Welcome to Rescate Wildlife Rescue Center for wildlife conservation, Costa Rica’s oldest animal sanctuary
Rescate Wildlife Rescue Center (former Zooave) is a non-profit foundation dedicated to conserving Costa Rica’s wildlife. The animal sanctuary and wildlife conservation center is the oldest of its kind with 30 years of experience in rehabilitating wildlife, breeding endangered species, preserving habitat, and providing lifetime care.
Rescate is a rare treasure in the outskirts of San Jose, based in Alajuela and only 20 min from SJO Airport. What makes us unique is our dedication to rehabilitating orphaned, injured, or confiscated animals in our Wildlife Rehabilitation Center to then releasing them back into the wild. Through our two release sites, we provide ample protected habitat for released wildlife to thrive. Only those animals that would not survive in the wild due to health or behavioral reasons are kept in our wildlife sanctuary, and this is the only part of the rescue center that is open to the public. We receive about 2700 animals on an annual basis and release the majority of them back into the wild. A considerable part of our work happens in our animal conservation center with breeding programs that protect endangered species from extinction. Since the most significant part of our work is not visible to the public, we also depend on donations. Learn more about our Uniqueness and help us maintain our critical mission by making a donation to support our wildlife sanctuary and wildlife conservation center donation platform.
Come visit our Lifetime Care Sanctuary and you will understand why Rescate Wildlife Rescue Center is so precious. Within our animal sanctuary, you will find beautiful botanical gardens and more than 125 species of animals (over 800 animals) including sloths, monkeys, jaguar, tapir, birds, and reptiles that have been rescued and cannot be released back to their natural habitat. The large enclosures highly vegetated, are naturally designed to offer these animals quality of life and enrichment.
Our mission is to protect and restore the country’s biodiversity through wildlife rehabilitation, endangered species breeding, habitat preservation and the provision of lifetime care for non-releasable animals.
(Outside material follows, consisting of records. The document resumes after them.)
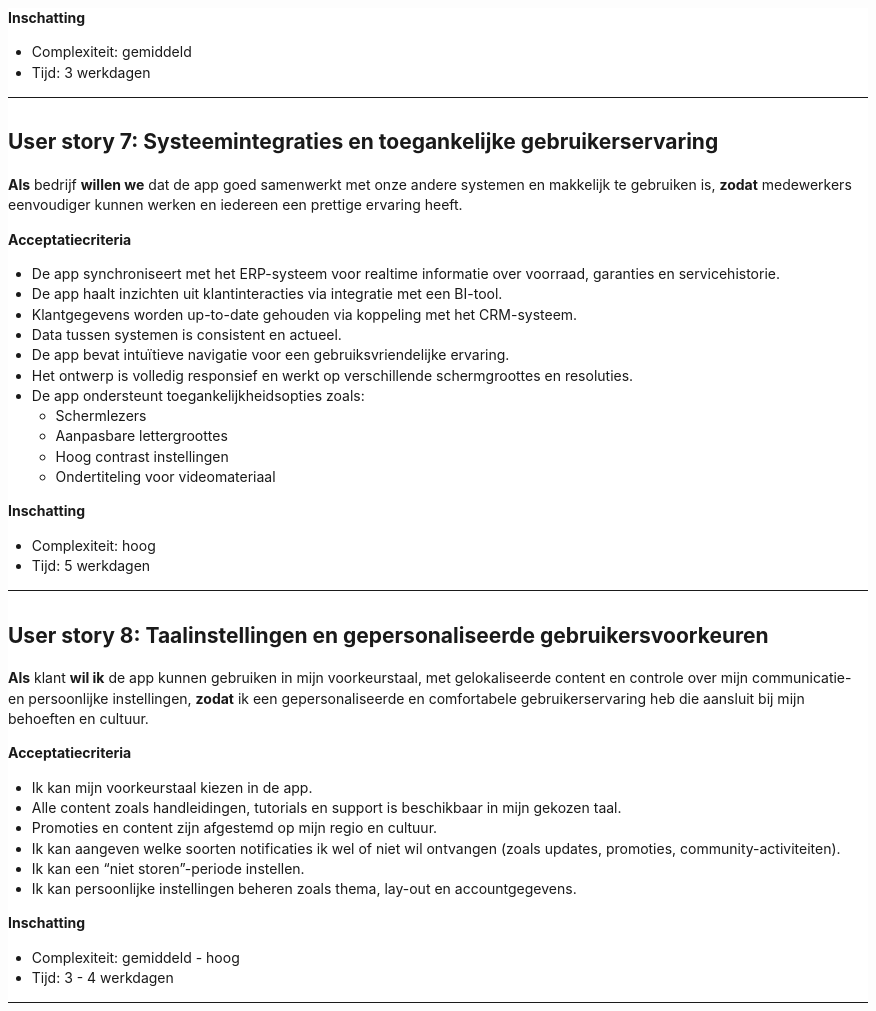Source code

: **Inschatting**
- Complexiteit: gemiddeld
- Tijd: 3 werkdagen

---

## User story 7: Systeemintegraties en toegankelijke gebruikerservaring

**Als** bedrijf **willen we** dat de app goed samenwerkt met onze andere systemen en makkelijk te gebruiken is, **zodat** medewerkers eenvoudiger kunnen werken en iedereen een prettige ervaring heeft.

**Acceptatiecriteria**
- De app synchroniseert met het ERP-systeem voor realtime informatie over voorraad, garanties en servicehistorie.
- De app haalt inzichten uit klantinteracties via integratie met een BI-tool.
- Klantgegevens worden up-to-date gehouden via koppeling met het CRM-systeem.
- Data tussen systemen is consistent en actueel.
- De app bevat intuïtieve navigatie voor een gebruiksvriendelijke ervaring.
- Het ontwerp is volledig responsief en werkt op verschillende schermgroottes en resoluties.
- De app ondersteunt toegankelijkheidsopties zoals:
  - Schermlezers
  - Aanpasbare lettergroottes
  - Hoog contrast instellingen
  - Ondertiteling voor videomateriaal

**Inschatting**
- Complexiteit: hoog
- Tijd: 5 werkdagen

---

## User story 8: Taalinstellingen en gepersonaliseerde gebruikersvoorkeuren

**Als** klant **wil ik** de app kunnen gebruiken in mijn voorkeurstaal, met gelokaliseerde content en controle over mijn communicatie- en persoonlijke instellingen, **zodat** ik een gepersonaliseerde en comfortabele gebruikerservaring heb die aansluit bij mijn behoeften en cultuur.

**Acceptatiecriteria**
- Ik kan mijn voorkeurstaal kiezen in de app.
- Alle content zoals handleidingen, tutorials en support is beschikbaar in mijn gekozen taal.
- Promoties en content zijn afgestemd op mijn regio en cultuur.
- Ik kan aangeven welke soorten notificaties ik wel of niet wil ontvangen (zoals updates, promoties, community-activiteiten).
- Ik kan een “niet storen”-periode instellen.
- Ik kan persoonlijke instellingen beheren zoals thema, lay-out en accountgegevens.

**Inschatting**
- Complexiteit: gemiddeld - hoog
- Tijd: 3 - 4 werkdagen

---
- Wildlife rehabilitation and clinic
- Endangered species breeding
- Habitat preservation and wildlife release
- Lifetime care sanctuary
To help us continuously achieve our mission and work towards preserving Costa Rica’s wildlife, please donate and visit us.
In 2011, our foundation became certified as the first rescue center in Costa Rica accredited by the Global Federation of Animal Sanctuaries (GFAS).
In 2016, we resumed construction of a new Wildlife Hospital with an area of 7 acres, which was completed in in 2017. This new facility has tripled our capacity for receiving wild animals in need of rescue and rehabilitation, allowing us to serve more than 7,500 animals per year.
In November of 2016 we received Kivú, an elderly lion rescued from the Simón Bolívar National Zoo. Here, Kivú was able to live out his last days with dignity and a quality of life where he enjoyed much more space, attention, and an ideal diet for his species.
We built a special off-exhibit enclosure here for Kivú in a forested area of 4,000 square feet, which today serves as a rehabilitation enclosure for wild cats.
Endangered species reintroduction:
More than 500 Great Curassows (Crax rubra) were bred through our Endangered Animal Reproduction Center (CRAVE). These individuals have been successfully re-established in the area and have grown into a thriving population with individuals now seen more than 20 kilometers from the original release site.
In addition, Rescate Wildlife has rehabilitated and released over 50 Spider Monkeys (Ateles geoffroyi) that had been previously kept as pets. Since the beginning of the project to date, this reintroduced population is now thriving and 80 Spider Monkeys have been born in the wild where they live freely.
In 2016, we started the Scarlet Macaw (Ara macao) reintroduction project in Bosque Escondido and have since released more than 35 individuals. Our goal is to release a total of 300 Scarlet Macaws in the next 15 years which will contribute to reestablishing a stable, healthy population in the area.
The Scarlet Macaw, Great Curassow and Spider Monkey are all species which became extinct in the Nicoya Peninsula more than 70 years ago. The Spider Monkey is the most endangered primate of Costa Rica, and can be seen again today in the wild thanks to the efforts of our foundation.